RECORDS TO PROCESS →
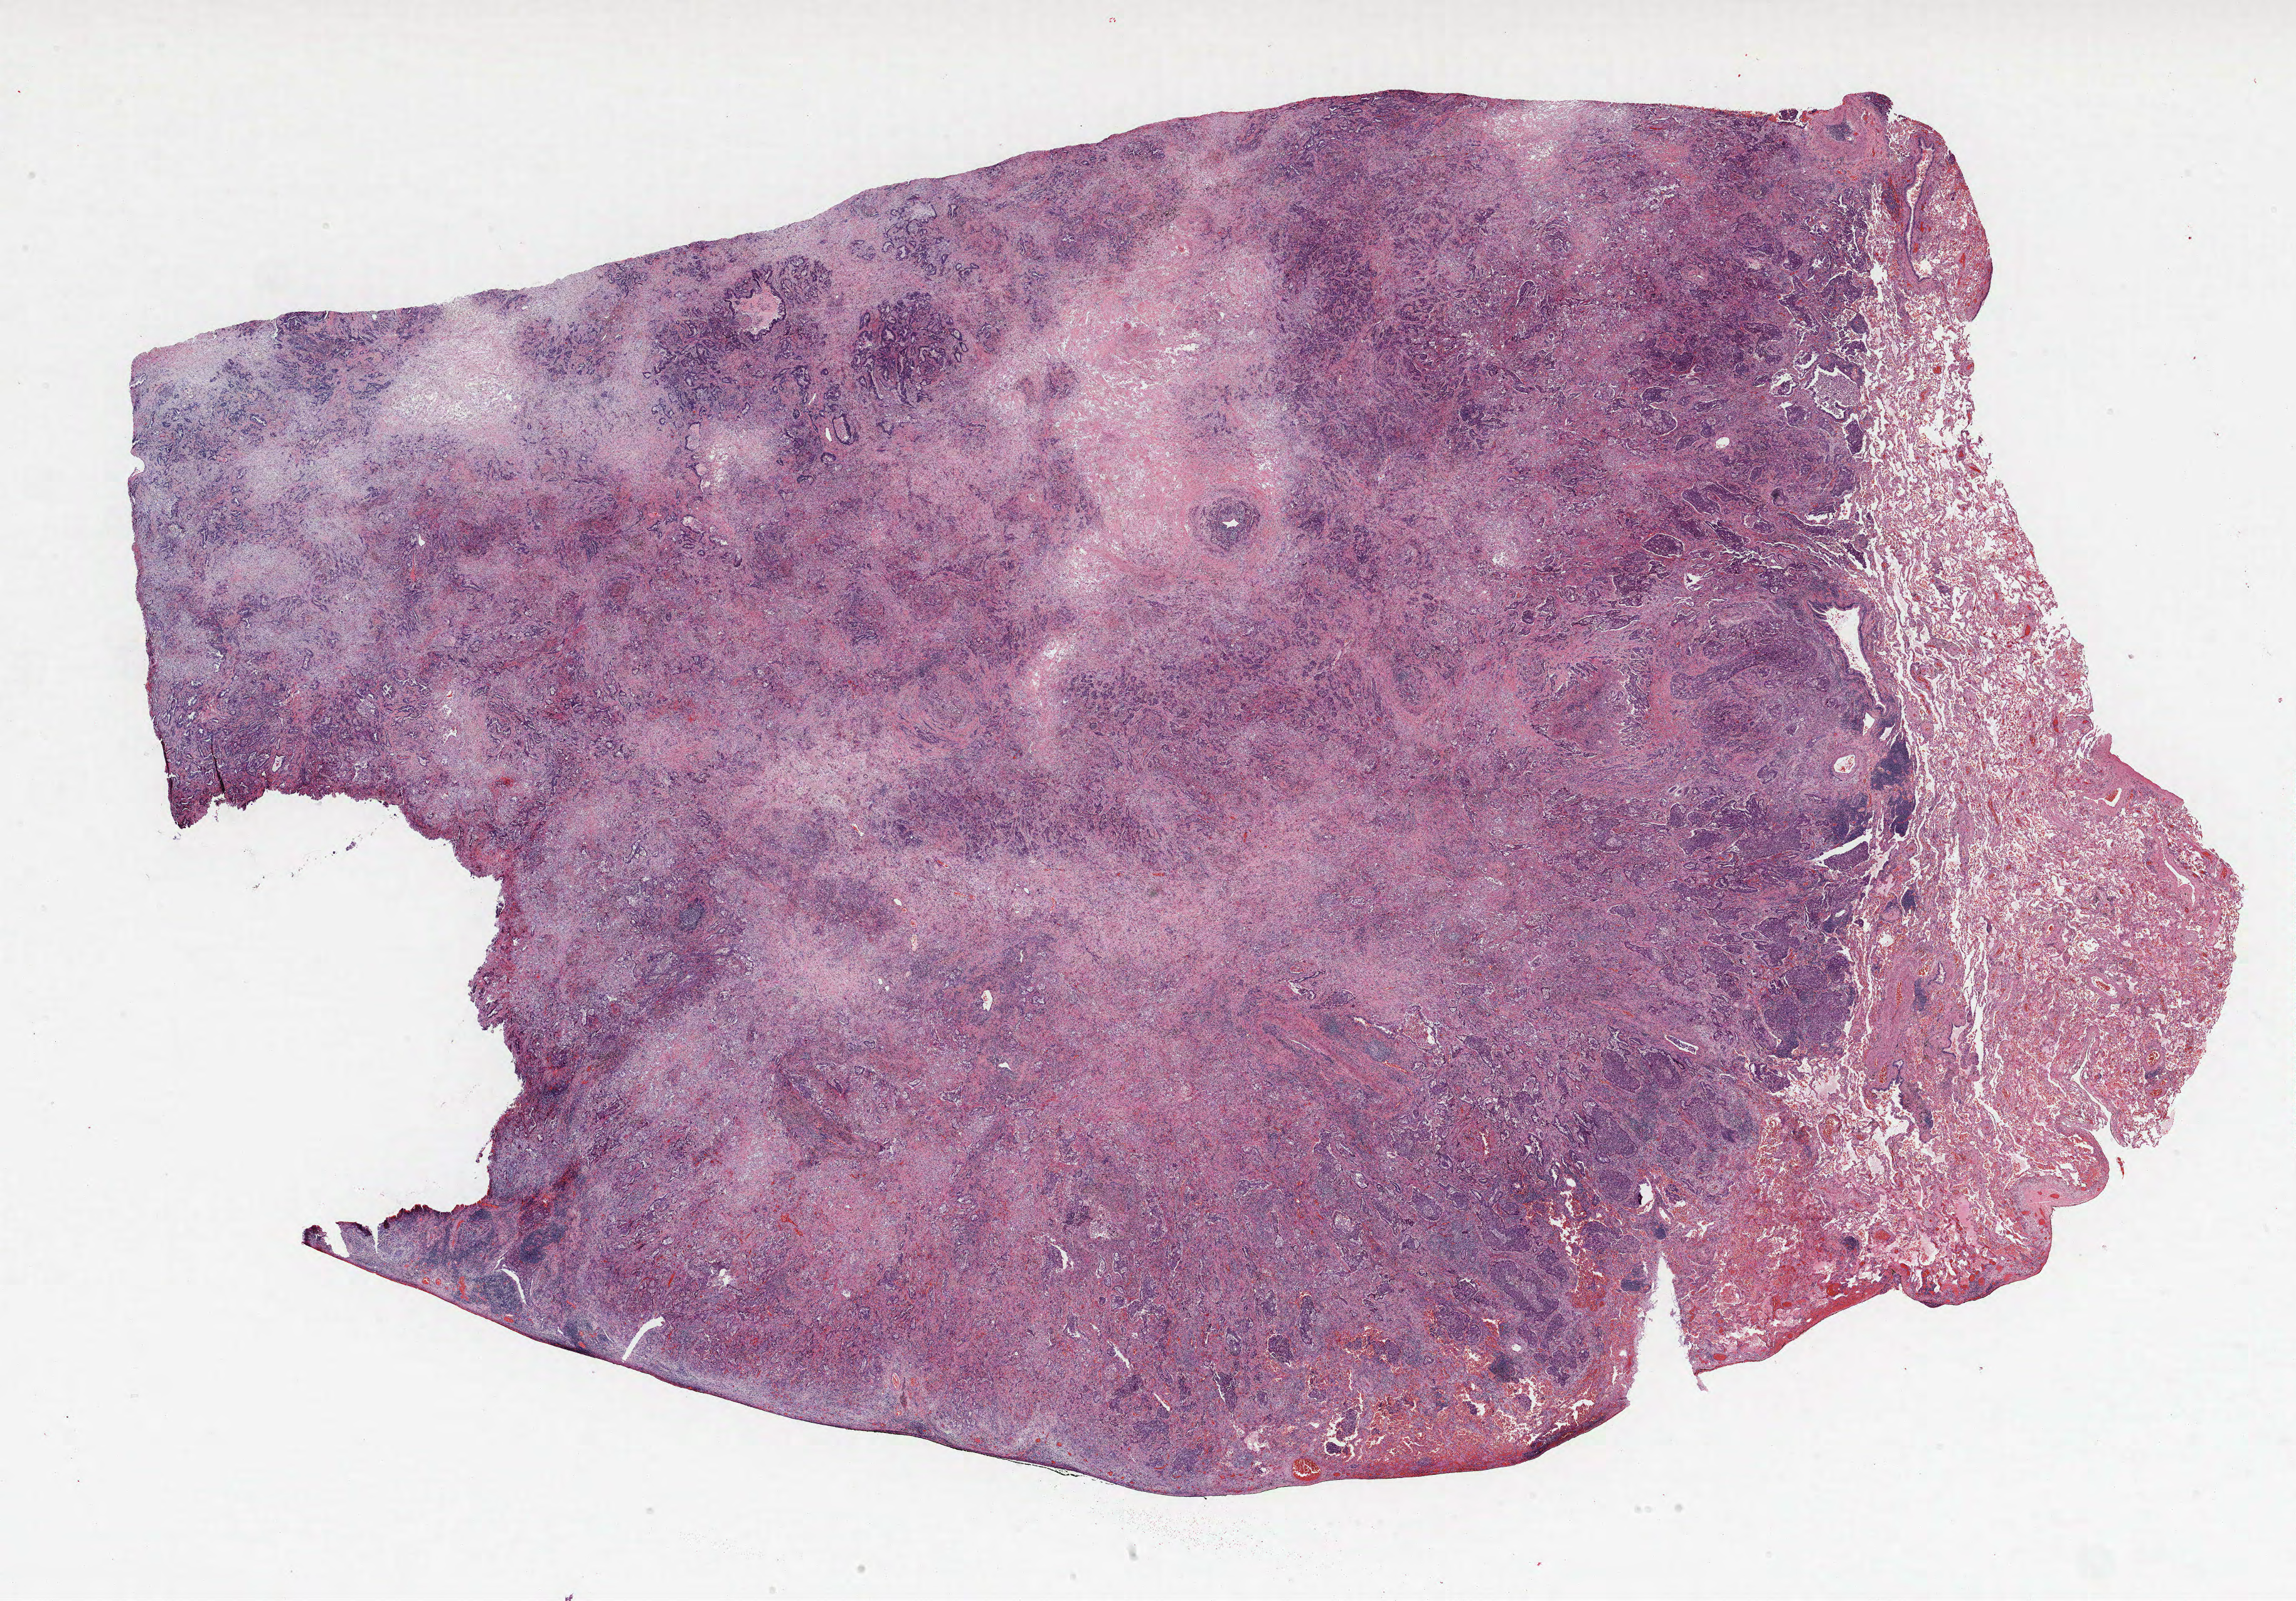
H&E-stained whole-slide image, whole scanned area (about 29.3 x 20.4 mm) shown as a low-resolution overview. FFPE section. Lung. Male patient, aged 66 at enrolment. Former smoker at enrolment.
Participant's lung-cancer diagnosis: Adenocarcinoma, NOS (ICD-O-3 8140/3).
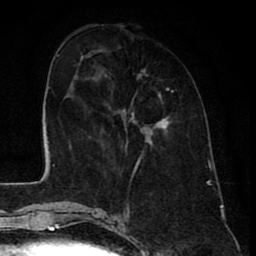
Breast MRI (dynamic contrast-enhanced), one axial slice. Cropped to one breast. Dynamic contrast-enhanced series, time point 2 of 8 at this slice position (early post-contrast). 1.5 T. TE 2.6 ms, TR 6.1 ms. 2 mm slice thickness. 256 × 256 image matrix, field of view 160 × 160 mm. Female patient.
Annotated regions visible in this slice (semi-automatic segmentation, software-assisted and operator-edited):
- enhancing-tissue mask used for the functional tumour volume (all voxels passing the contrast-enhancement thresholds inside the analysis volume; usually the tumour): bounding box [x1, y1, x2, y2] px = [100, 69, 171, 158]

TASK → Print all the material above verbatim and omit its pictures.

COMPLETED EXERCISE →
H&E-stained whole-slide image, whole scanned area (about 29.3 x 20.4 mm) shown as a low-resolution overview. FFPE section. Lung. Male patient, aged 66 at enrolment. Former smoker at enrolment.
Participant's lung-cancer diagnosis: Adenocarcinoma, NOS (ICD-O-3 8140/3).
Breast MRI (dynamic contrast-enhanced), one axial slice. Cropped to one breast. Dynamic contrast-enhanced series, time point 2 of 8 at this slice position (early post-contrast). 1.5 T. TE 2.6 ms, TR 6.1 ms. 2 mm slice thickness. 256 × 256 image matrix, field of view 160 × 160 mm. Female patient.
Annotated regions visible in this slice (semi-automatic segmentation, software-assisted and operator-edited):
- enhancing-tissue mask used for the functional tumour volume (all voxels passing the contrast-enhancement thresholds inside the analysis volume; usually the tumour): bounding box [x1, y1, x2, y2] px = [100, 69, 171, 158]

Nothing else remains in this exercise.